#### Stored data ####
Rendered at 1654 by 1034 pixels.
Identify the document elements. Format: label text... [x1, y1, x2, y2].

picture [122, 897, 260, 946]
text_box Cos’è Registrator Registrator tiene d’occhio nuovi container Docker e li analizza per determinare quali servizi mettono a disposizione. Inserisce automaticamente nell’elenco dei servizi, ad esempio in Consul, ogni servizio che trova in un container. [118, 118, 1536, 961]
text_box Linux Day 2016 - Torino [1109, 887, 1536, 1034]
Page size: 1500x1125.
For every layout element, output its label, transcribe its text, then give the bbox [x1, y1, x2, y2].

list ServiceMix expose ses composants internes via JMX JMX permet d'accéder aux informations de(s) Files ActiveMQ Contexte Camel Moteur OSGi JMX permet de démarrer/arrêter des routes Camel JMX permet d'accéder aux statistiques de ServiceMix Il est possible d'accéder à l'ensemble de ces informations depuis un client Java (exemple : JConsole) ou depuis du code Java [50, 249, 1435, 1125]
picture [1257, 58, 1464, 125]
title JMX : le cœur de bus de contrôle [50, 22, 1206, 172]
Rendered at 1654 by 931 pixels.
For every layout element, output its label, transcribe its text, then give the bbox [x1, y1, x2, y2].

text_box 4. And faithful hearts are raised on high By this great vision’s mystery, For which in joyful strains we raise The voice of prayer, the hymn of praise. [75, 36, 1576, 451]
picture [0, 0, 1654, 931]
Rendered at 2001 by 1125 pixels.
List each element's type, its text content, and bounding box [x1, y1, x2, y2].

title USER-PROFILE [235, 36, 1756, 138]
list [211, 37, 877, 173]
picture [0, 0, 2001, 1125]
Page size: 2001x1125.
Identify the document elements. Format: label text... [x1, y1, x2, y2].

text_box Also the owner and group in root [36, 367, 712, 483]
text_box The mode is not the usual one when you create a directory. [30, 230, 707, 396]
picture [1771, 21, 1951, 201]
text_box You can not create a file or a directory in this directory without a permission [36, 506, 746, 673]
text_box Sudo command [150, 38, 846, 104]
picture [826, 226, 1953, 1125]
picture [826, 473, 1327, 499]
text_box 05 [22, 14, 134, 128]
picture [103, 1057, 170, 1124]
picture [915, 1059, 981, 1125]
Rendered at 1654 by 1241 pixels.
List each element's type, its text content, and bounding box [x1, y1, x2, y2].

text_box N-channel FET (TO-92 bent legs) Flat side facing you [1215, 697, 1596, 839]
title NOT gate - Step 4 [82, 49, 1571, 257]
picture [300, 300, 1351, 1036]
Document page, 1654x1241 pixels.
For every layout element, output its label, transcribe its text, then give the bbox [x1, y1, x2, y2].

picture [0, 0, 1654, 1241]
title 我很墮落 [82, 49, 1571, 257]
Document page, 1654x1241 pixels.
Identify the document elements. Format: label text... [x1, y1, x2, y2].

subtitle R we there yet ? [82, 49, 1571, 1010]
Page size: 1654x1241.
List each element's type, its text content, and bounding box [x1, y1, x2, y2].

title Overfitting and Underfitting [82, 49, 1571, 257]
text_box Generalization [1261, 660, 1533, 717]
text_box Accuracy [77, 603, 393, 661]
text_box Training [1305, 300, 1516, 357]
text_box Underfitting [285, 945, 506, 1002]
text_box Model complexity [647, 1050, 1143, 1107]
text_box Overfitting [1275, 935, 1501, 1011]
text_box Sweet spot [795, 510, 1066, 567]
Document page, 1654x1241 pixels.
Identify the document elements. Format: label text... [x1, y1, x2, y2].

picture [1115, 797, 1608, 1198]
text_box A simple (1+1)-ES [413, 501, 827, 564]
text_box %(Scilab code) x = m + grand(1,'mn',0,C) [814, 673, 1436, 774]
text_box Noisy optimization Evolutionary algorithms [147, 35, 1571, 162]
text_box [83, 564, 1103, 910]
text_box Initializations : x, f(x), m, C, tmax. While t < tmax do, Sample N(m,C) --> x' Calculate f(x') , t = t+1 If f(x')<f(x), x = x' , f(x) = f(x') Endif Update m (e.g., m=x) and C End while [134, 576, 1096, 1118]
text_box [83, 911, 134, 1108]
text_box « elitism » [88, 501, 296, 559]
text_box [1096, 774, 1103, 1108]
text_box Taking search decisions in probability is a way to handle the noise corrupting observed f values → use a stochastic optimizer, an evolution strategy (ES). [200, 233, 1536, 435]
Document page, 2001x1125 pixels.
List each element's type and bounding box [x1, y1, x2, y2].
####
Job:
Turn everything from the line containing "Rendered at 2001 by 1125 pixels." down to the line containing "picture [0, 0, 2001, 1125]" into a Markdown table with two columns, Row and Line, numbering the lines and leaving out blank ones.

Expected answer:
| Row | Line |
|---|---|
| 1 | Rendered at 2001 by 1125 pixels. |
| 2 | List each element's type, its text content, and bounding box [x1, y1, x2, y2]. |
| 3 | title USER-PROFILE [235, 36, 1756, 138] |
| 4 | list [211, 37, 877, 173] |
| 5 | picture [0, 0, 2001, 1125] |